### [EXTRACTED RECORDS]
********************
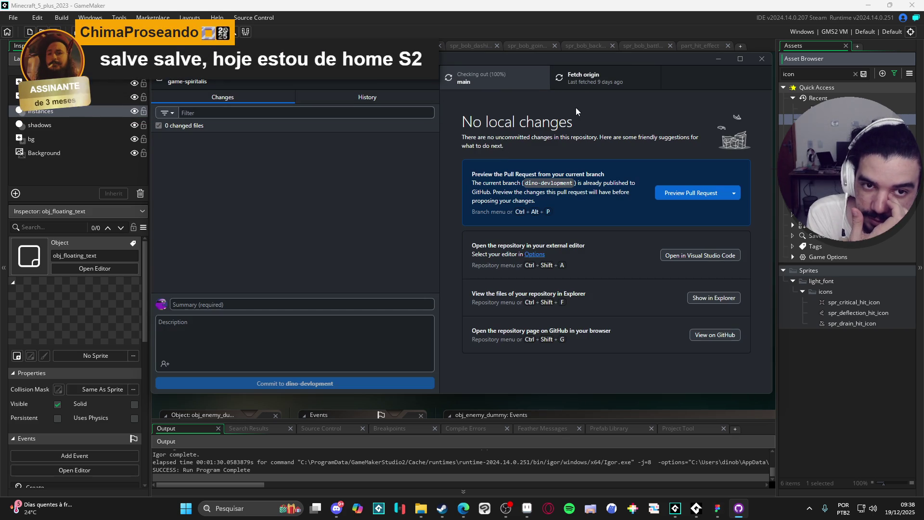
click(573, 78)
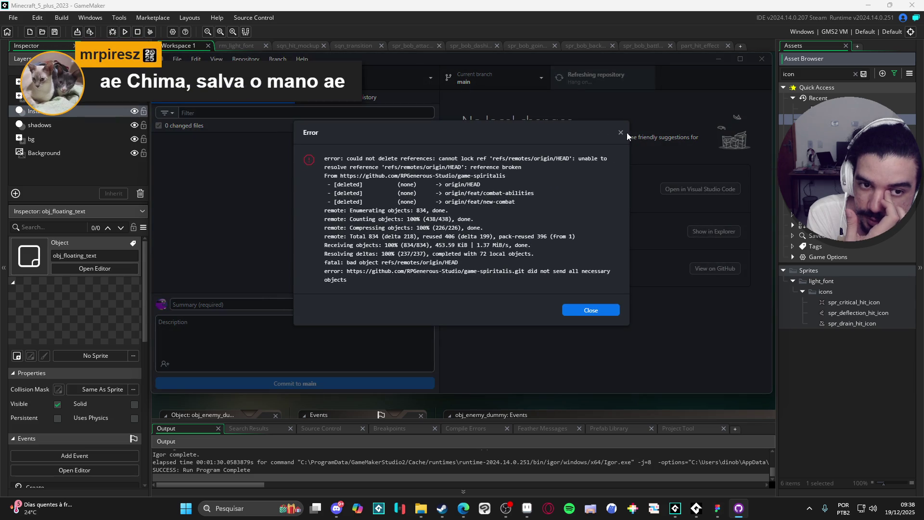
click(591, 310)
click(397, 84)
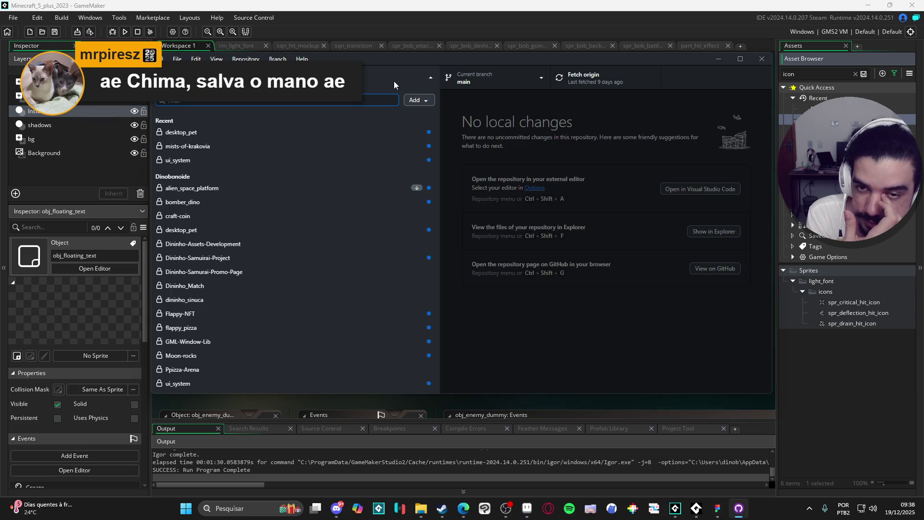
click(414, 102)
********************
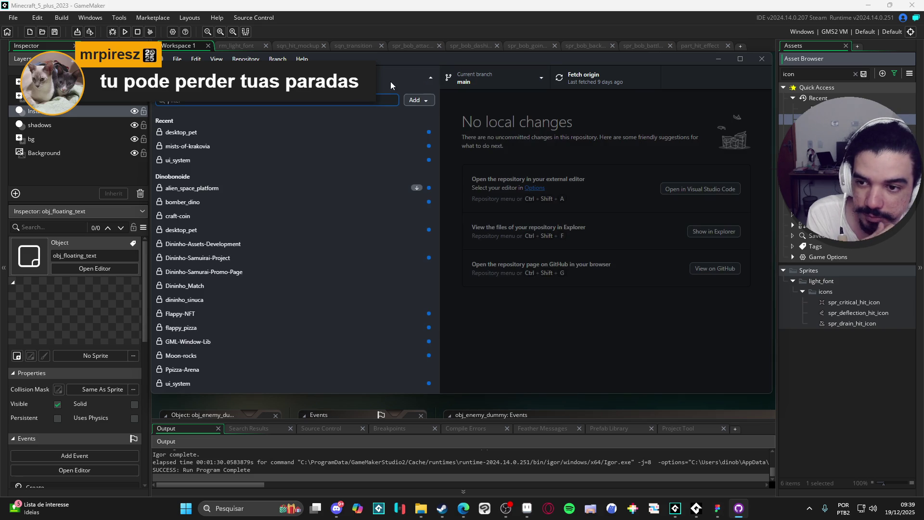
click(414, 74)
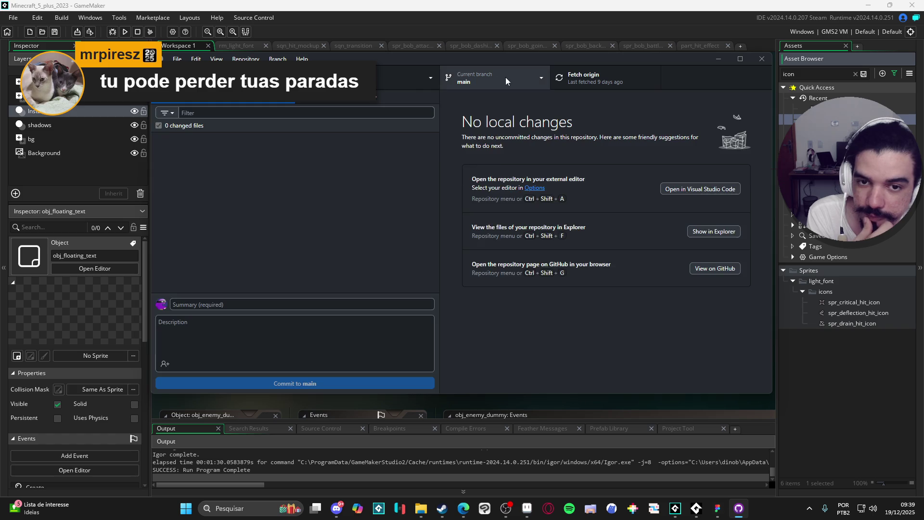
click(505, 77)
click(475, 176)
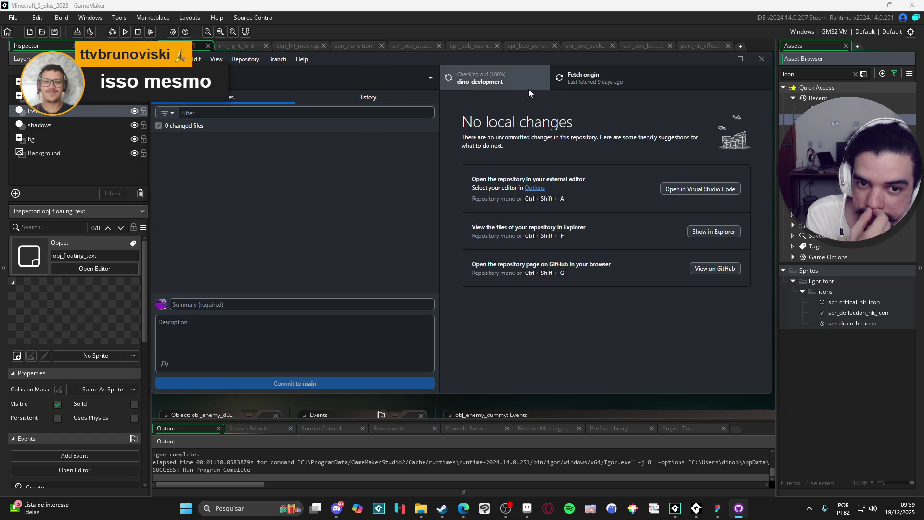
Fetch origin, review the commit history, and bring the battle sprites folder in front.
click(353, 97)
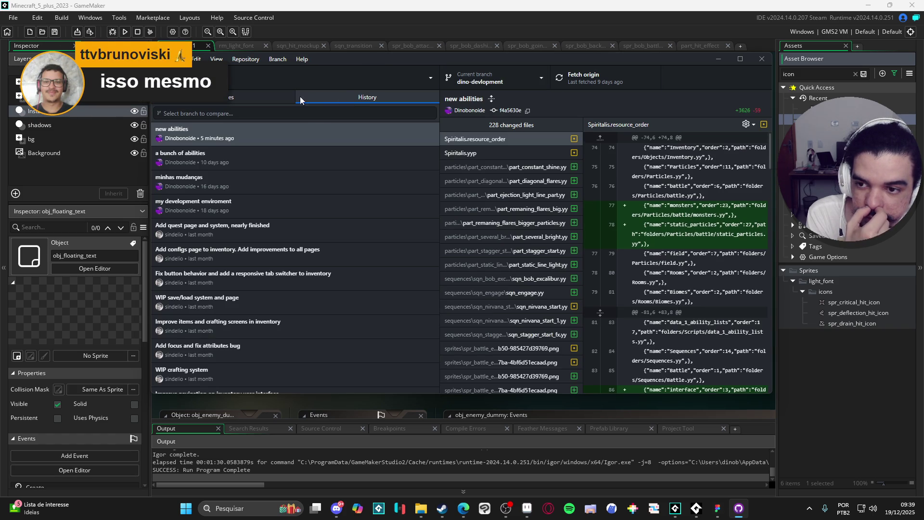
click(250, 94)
********************
### [EXERCISE INSTRUCTIONS]
In the records above, everything from the line with "Fetch origin, review" down to the line with "click(250, 94)" must be duplicated exactly, both lines kept. Leave no pictures in.

### [EXERCISE OUTPUT]
Fetch origin, review the commit history, and bring the battle sprites folder in front.
click(353, 97)
click(250, 94)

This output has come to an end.